A solution that seems to me more elegant (though I haven't tried it
yet), is to have a single parser, but multiple lexing functions that
operate. The parser calls the appropriate lexer. Each lexer reads the
regular part of its respective "sub-syntax", and the parser decides
when to switch between sub-languages.

At several points in this process, I've found myself wishing that the
minimalism of the main metamath syntax was preserved in the comment
syntax. For example, the $t comment section could have used $latexdef
and $htmldef as keywords, and instead of C-style comments, allow actual
nested comments. The property of the syntax being a sequence of
space-delimited symbols plus keywords that start with $ is refreshingly
simple, and it would have been nice to work with it in comments.
Anyway, I don't mean to criticize from an armchair the folks who
implemented this system; it would be rather difficult to change at this
point, I would think.

Another question about comments: what is a good heuristic for deciding
when a comment is attached to a statement? My first guess has been to
attach the immediately preceding comment to each theorem or axiom, if
there is one. This seems to yield good results, but I noticed that
set.mm sometimes has comments on the same line, directly after the
the statement (this is especially common for constant and variable
declarations). I doubt that attaching an comments immediately after a
statement would be good, unless I make the parser be
whitespace-sensitive so that I can distinguish when it is on the same
line as the declaration.

- Philip

On Thu, 12 May 2022 20:16:01 -0400
Mario Carneiro <[email protected]> wrote:

> Parsing comments as a metamath verifier is not very hard, and does not
> require any special tokenization. This is what Benoit is referring to.
> However, if you want to parse $t or $j comments, you will need a
> specialized parser for those, and it is true that the tokenization
> rules are different, kind of C style. The most accurate $t/$j parser
> I am aware of is
> https://github.com/david-a-wheeler/metamath-knife/blob/360e7b1/src/parser.rs#L809-L933
> , but I think you can do the same thing with a more traditional parser
> generator style. The summary is: fancy comments are a subset of the
> regular comment grammar. (Regular comments, parsed with the standard
> metamath lexer (i.e. whitespace separated everything) have the form
> '$(' token* '$)' where no token contains an embedded occurrence of
> '$)' or '$('.) The first token in a fancy comment must be '$t' or
> '$j'. The remainder of the comment is lexed as follows:
> 
> fancy-comment ::= '$(' ws ('$t' | '$j') (ws token)* ws '$)'
> ws ::= (' ' | '\t' | \n' | '\r' | '/*' .* '*/')*
> string ::= '[^']*' | "[^"]*"

*PROVIDED DATA*
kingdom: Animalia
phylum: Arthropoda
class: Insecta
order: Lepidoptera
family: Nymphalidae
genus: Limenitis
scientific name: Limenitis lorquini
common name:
---
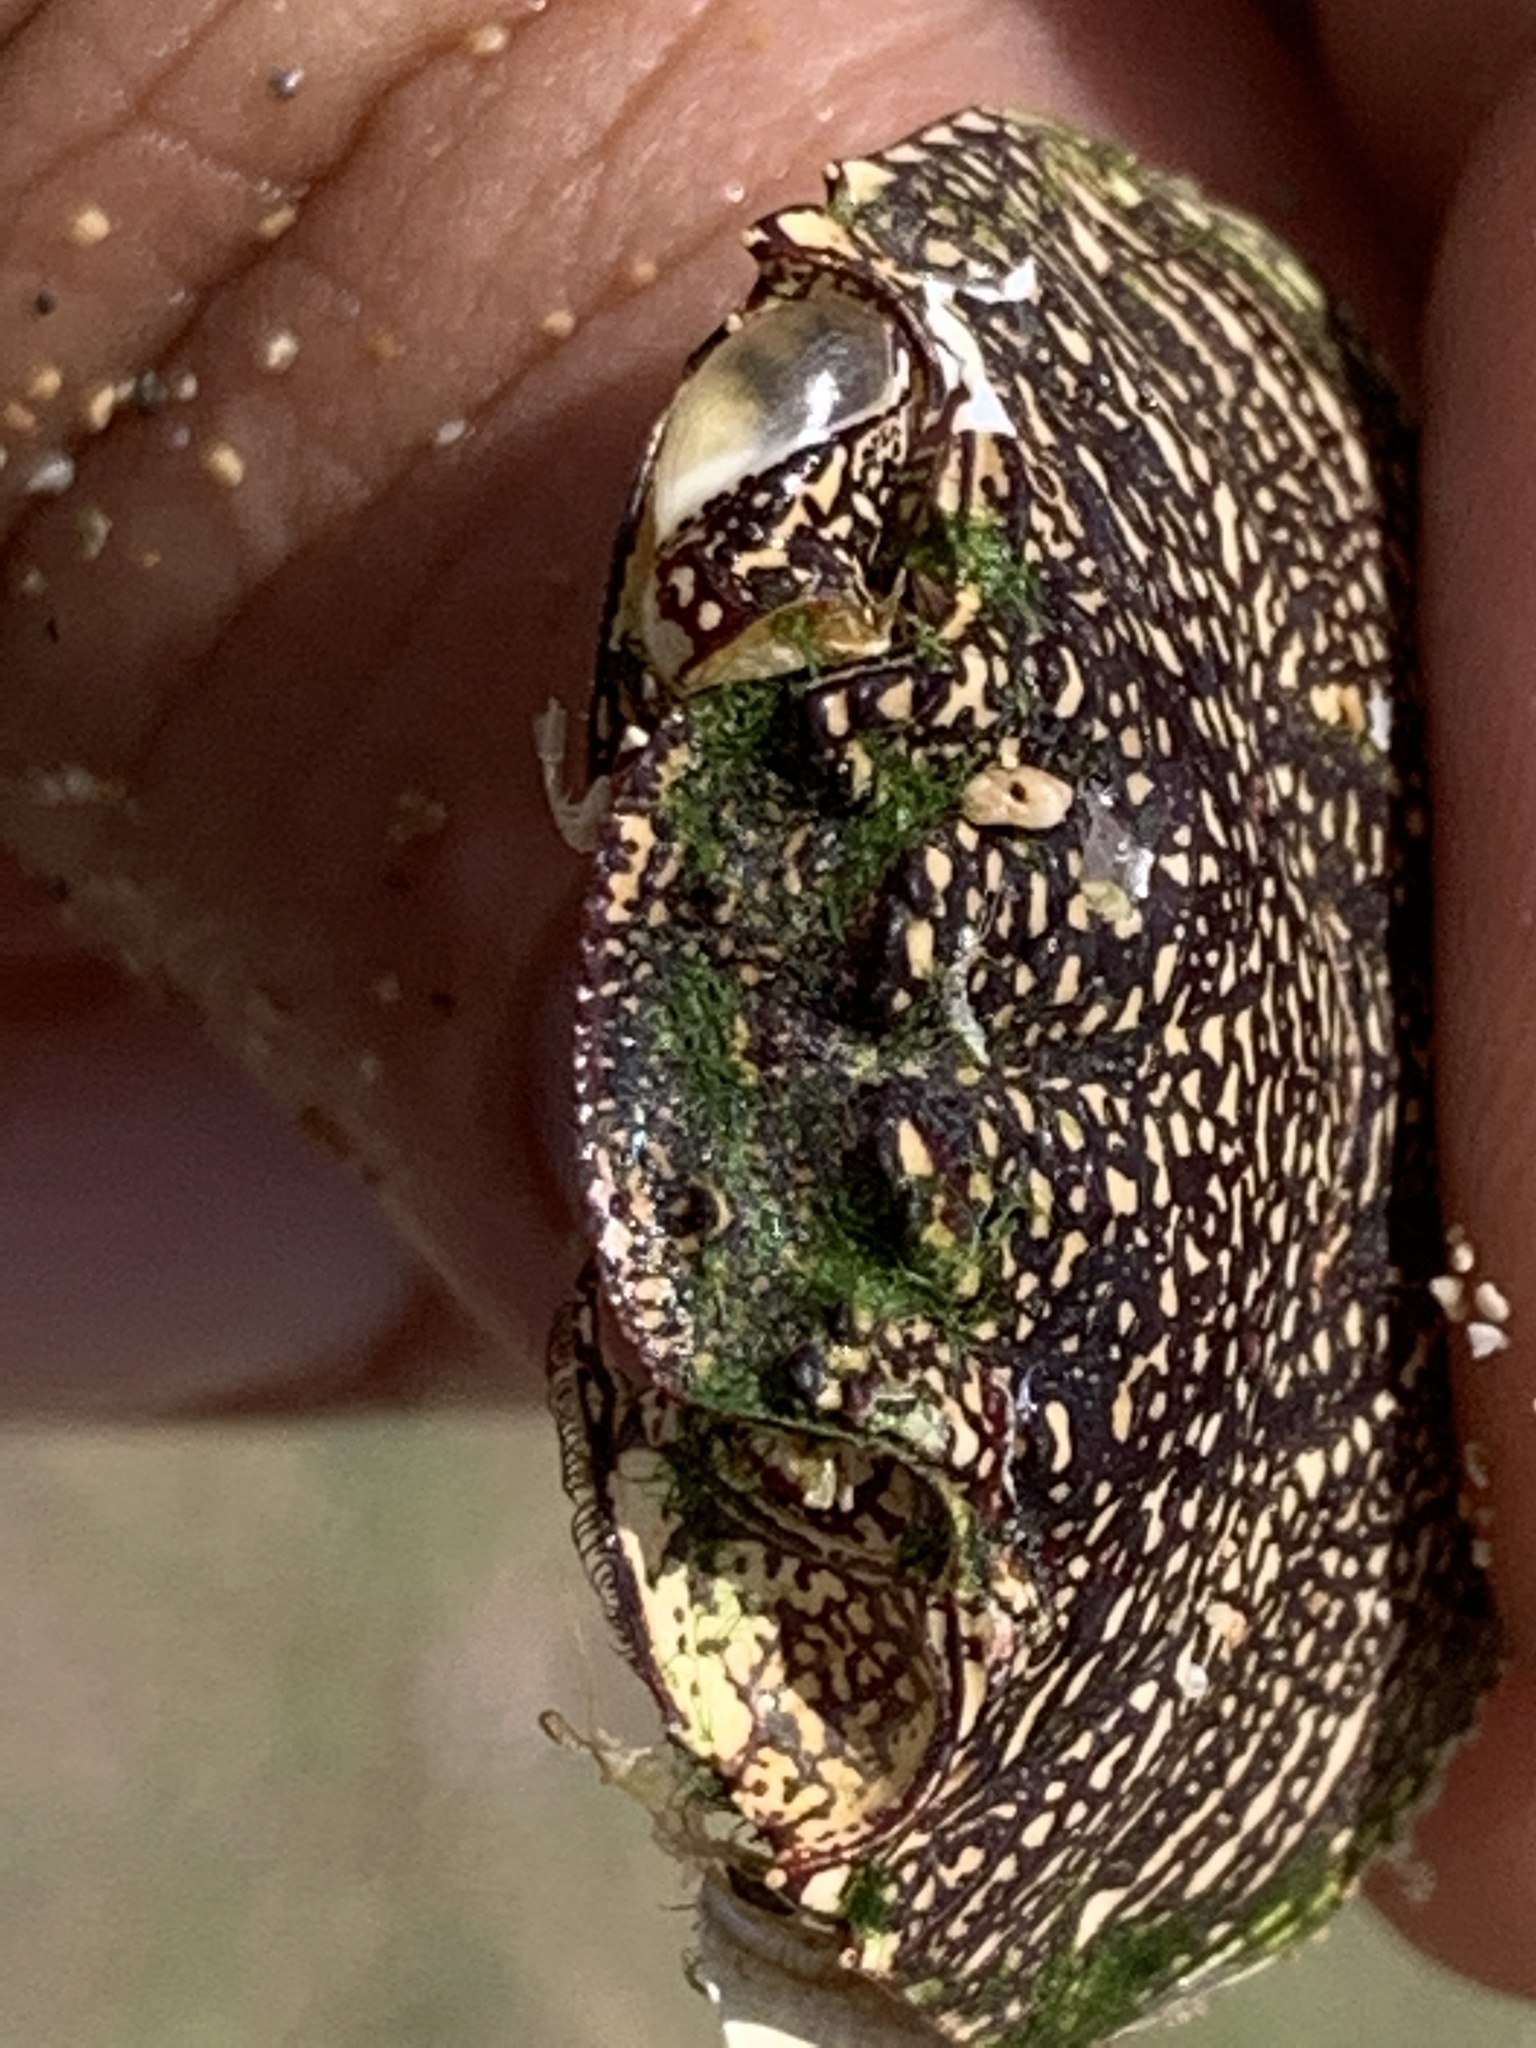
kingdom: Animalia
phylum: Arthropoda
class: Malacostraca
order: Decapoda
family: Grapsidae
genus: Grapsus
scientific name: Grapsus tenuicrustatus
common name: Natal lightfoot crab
...
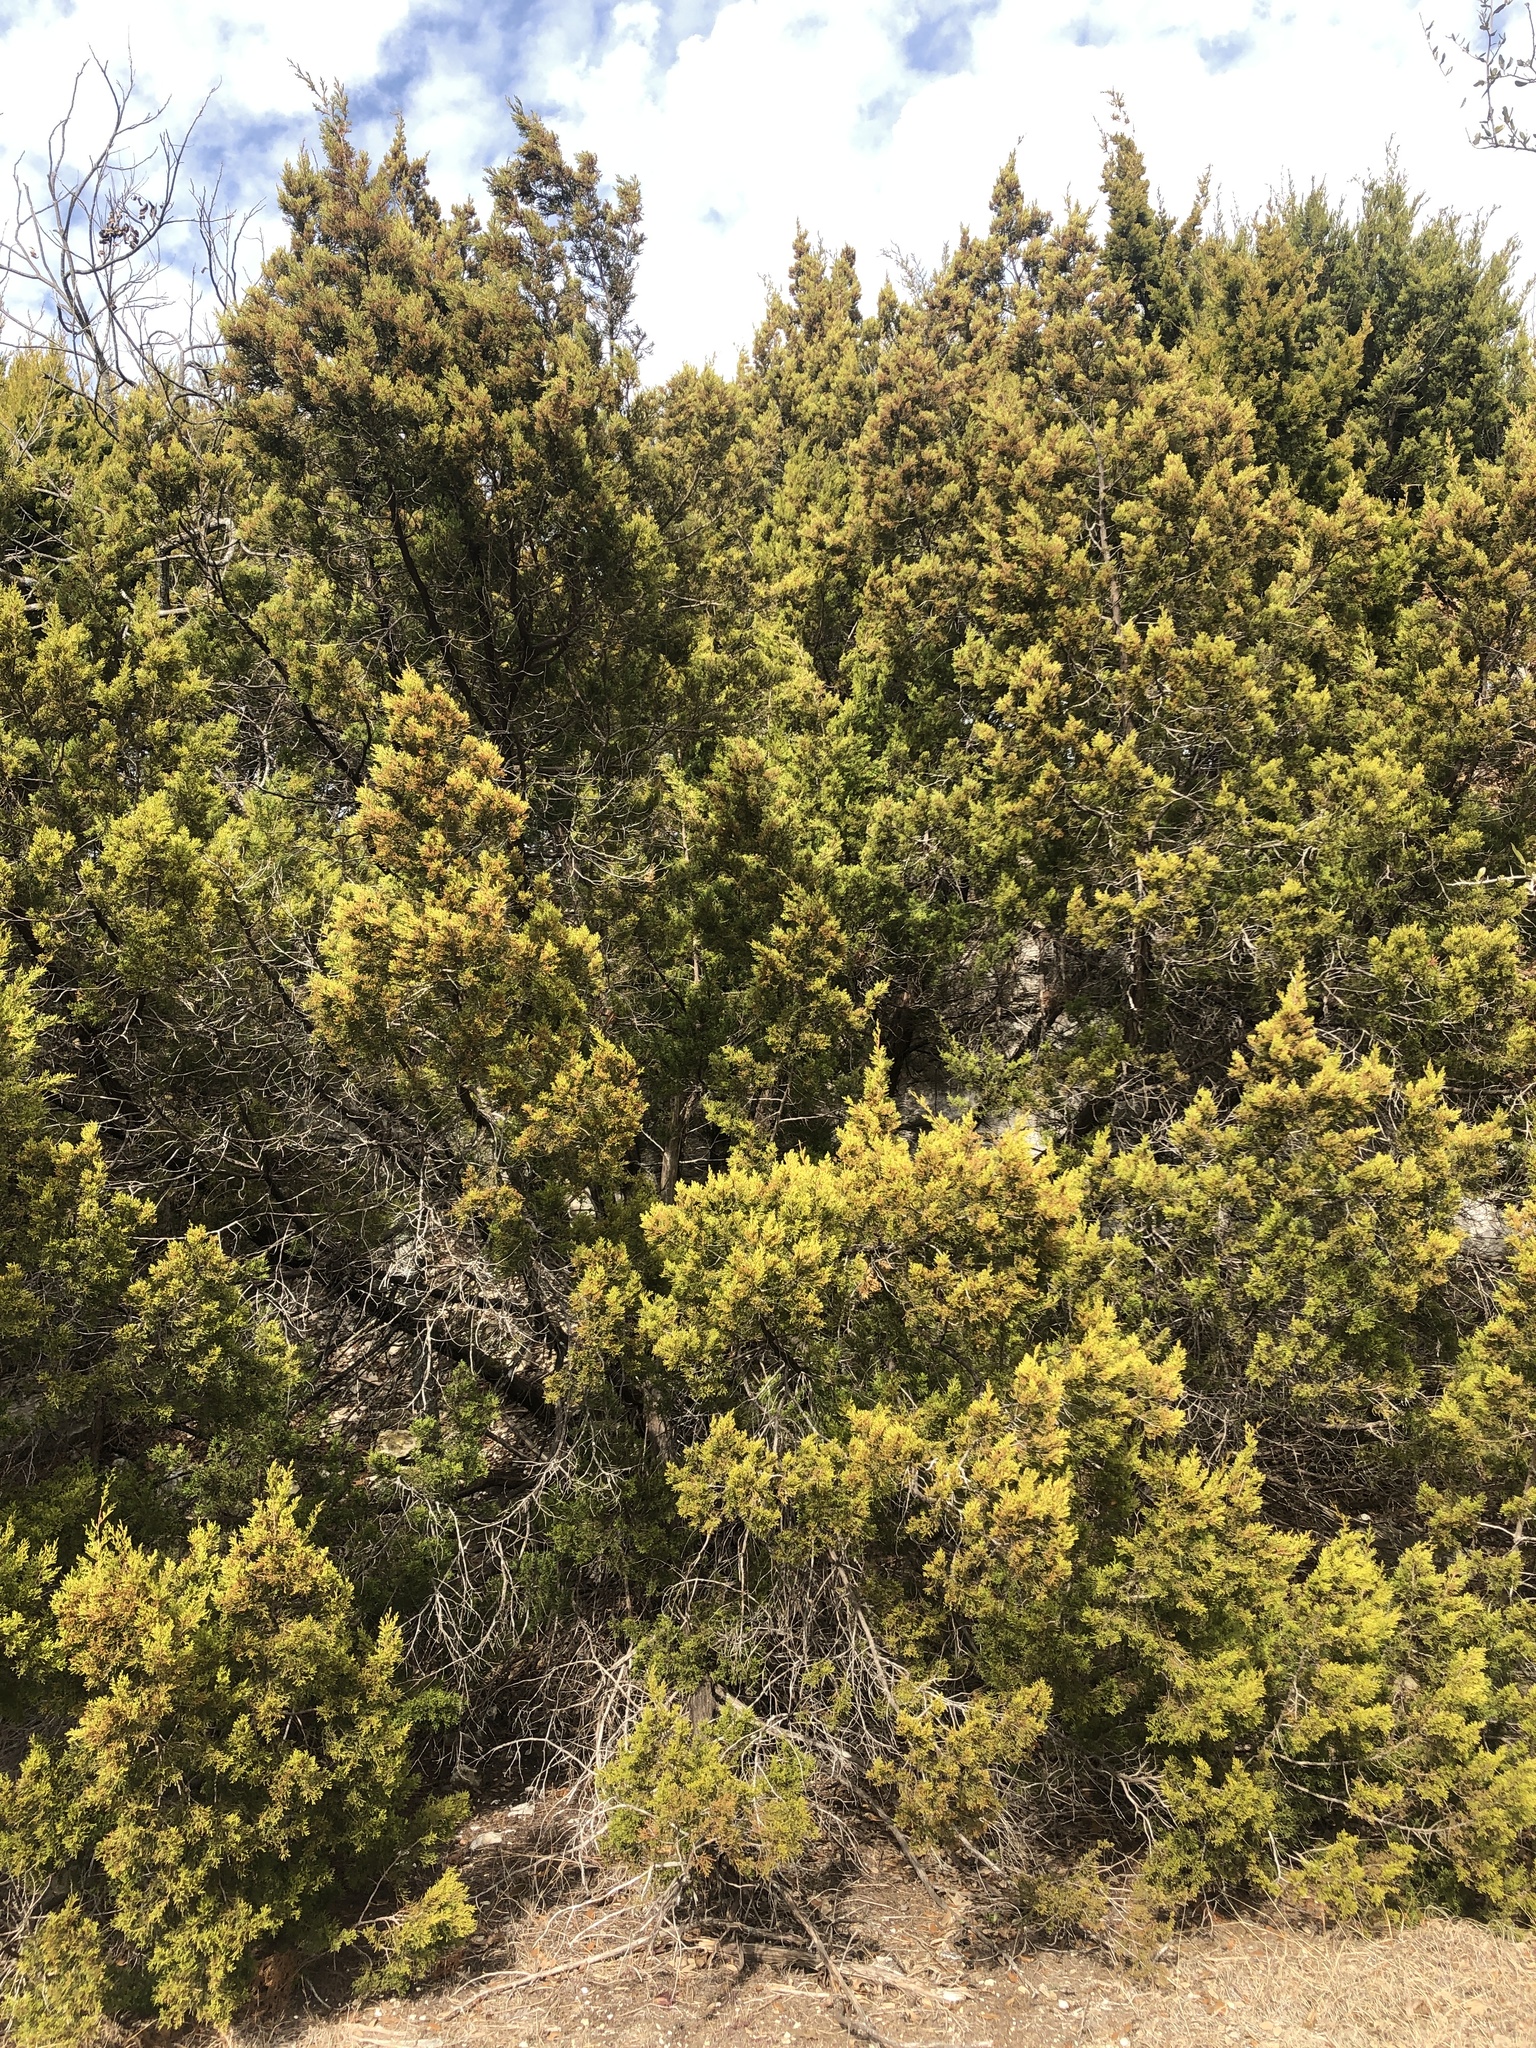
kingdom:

*CHALLENGES*
1. In the metamath parsing excerpt, what must the first token in a fancy comment be?
2. Report how many lines of the rows contain the string "name", matching case exactly, and give only the number.
The metamath parsing excerpt and the rows come from unrelated sources.

*EXPECTED RESPONSES*
1. It must be '$t' or '$j'.

2. 4